由于这些疾病的遗传基础复杂,且诊断工具有限,因此罕见遗传疾病的诊断常常具有挑战性。机器学习 (ML) 算法通过分析大量基因组数据并识别可能与特定疾病相关的复杂多等位基因模式,有可能提高诊断的准确性和速度。在本系统评价中,我们旨在确定罕见遗传疾病中 ML 应用的方法学趋势和领域。
我们按照 PRISMA 指南进行了系统的文献检索,以搜索使用 ML 方法来增强罕见遗传疾病诊断的研究。纳入了使用 DNA 测序数据和各种 ML 算法的研究,使用文献计量学方法、可视化工具和特征共现分析对这些研究进行了总结和分析。

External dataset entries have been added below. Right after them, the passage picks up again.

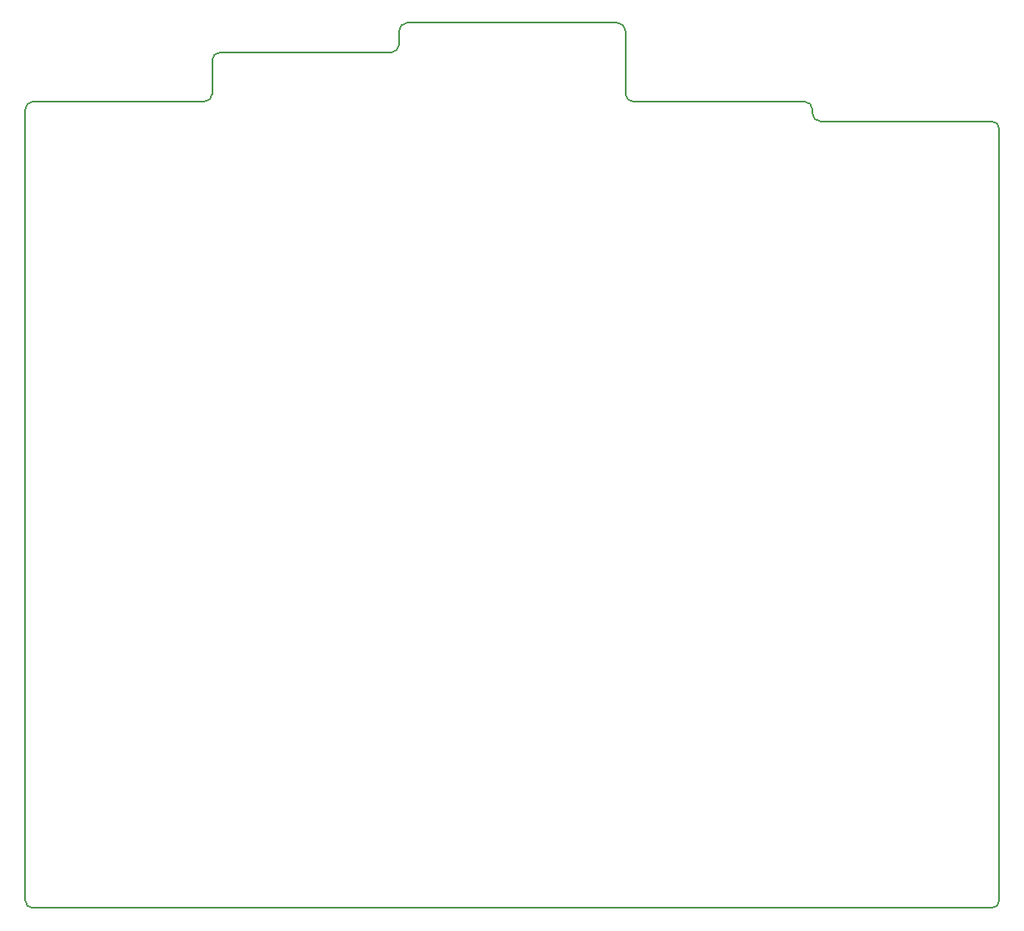
<source format=gbr>
%TF.GenerationSoftware,KiCad,Pcbnew,8.0.4*%
%TF.CreationDate,2024-08-31T21:53:54+08:00*%
%TF.ProjectId,board,626f6172-642e-46b6-9963-61645f706362,v1.0.0*%
%TF.SameCoordinates,Original*%
%TF.FileFunction,Profile,NP*%
%FSLAX46Y46*%
G04 Gerber Fmt 4.6, Leading zero omitted, Abs format (unit mm)*
G04 Created by KiCad (PCBNEW 8.0.4) date 2024-08-31 21:53:54*
%MOMM*%
%LPD*%
G01*
G04 APERTURE LIST*
%TA.AperFunction,Profile*%
%ADD10C,0.150000*%
%TD*%
G04 APERTURE END LIST*
D10*
X261700000Y-108500000D02*
G75*
G02*
X262500000Y-109300000I0J-800000D01*
G01*
X164300000Y-188500000D02*
X261700000Y-188500000D01*
X201500000Y-100700000D02*
G75*
G02*
X200700000Y-101500000I-800000J0D01*
G01*
X225300000Y-106500000D02*
G75*
G02*
X224500000Y-105700000I0J800000D01*
G01*
X164300000Y-188500000D02*
G75*
G02*
X163500000Y-187700000I0J800000D01*
G01*
X243500000Y-107700000D02*
X243500000Y-107300000D01*
X163500000Y-107300000D02*
G75*
G02*
X164300000Y-106500000I800000J0D01*
G01*
X262500000Y-187700000D02*
X262500000Y-109300000D01*
X181700000Y-106500000D02*
X164300000Y-106500000D01*
X201500000Y-99300000D02*
G75*
G02*
X202300000Y-98500000I800000J0D01*
G01*
X223700000Y-98500000D02*
G75*
G02*
X224500000Y-99300000I0J-800000D01*
G01*
X262500000Y-187700000D02*
G75*
G02*
X261700000Y-188500000I-800000J0D01*
G01*
X163500000Y-187700000D02*
X163500000Y-107300000D01*
X224500000Y-105700000D02*
X224500000Y-99300000D01*
X200700000Y-101500000D02*
X183300000Y-101500000D01*
X201500000Y-99300000D02*
X201500000Y-100700000D01*
X261700000Y-108500000D02*
X244300000Y-108500000D01*
X244300000Y-108500000D02*
G75*
G02*
X243500000Y-107700000I0J800000D01*
G01*
X242700000Y-106500000D02*
X225300000Y-106500000D01*
X223700000Y-98500000D02*
X202300000Y-98500000D01*
X182500000Y-102300000D02*
X182500000Y-105700000D01*
X242700000Y-106500000D02*
G75*
G02*
X243500000Y-107300000I0J-800000D01*
G01*
X182500000Y-105700000D02*
G75*
G02*
X181700000Y-106500000I-800000J0D01*
G01*
X182500000Y-102300000D02*
G75*
G02*
X183300000Y-101500000I800000J0D01*
G01*
M02*

</source>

我们的检索共确定了 22 项符合纳入标准的研究。我们发现外显子组测序是最常用的测序技术(59%),罕见肿瘤性疾病是最常见的疾病情况(59%)。在罕见肿瘤中,ML 模型最常见的应用是患者的鉴别诊断或分层(38.5%)和体细胞突变的识别(30.8%)。在其他罕见疾病中,最常见的目标是优先考虑罕见变异或基因(55.5%)和识别双等位基因或双基因遗传(33.3%)。最常使用的方法是随机森林算法(54.5%)。此外,根据所追求的目标,这些算法所需的数据集特征也有所不同,包括用于患者鉴别诊断的每个基因中的突变负荷,或用于识别体细胞突变的基因型特征和序列衍生特征(如 GC 含量)的组合。
基于测序数据的 ML 算法主要用于罕见肿瘤性疾病的诊断,其中随机森林是最常见的方法。我们根据所追求的目标确定了用于训练这些 ML 模型的数据集的关键特征。这些特征可以为罕见遗传疾病诊断中未来 ML 模型的开发提供支持。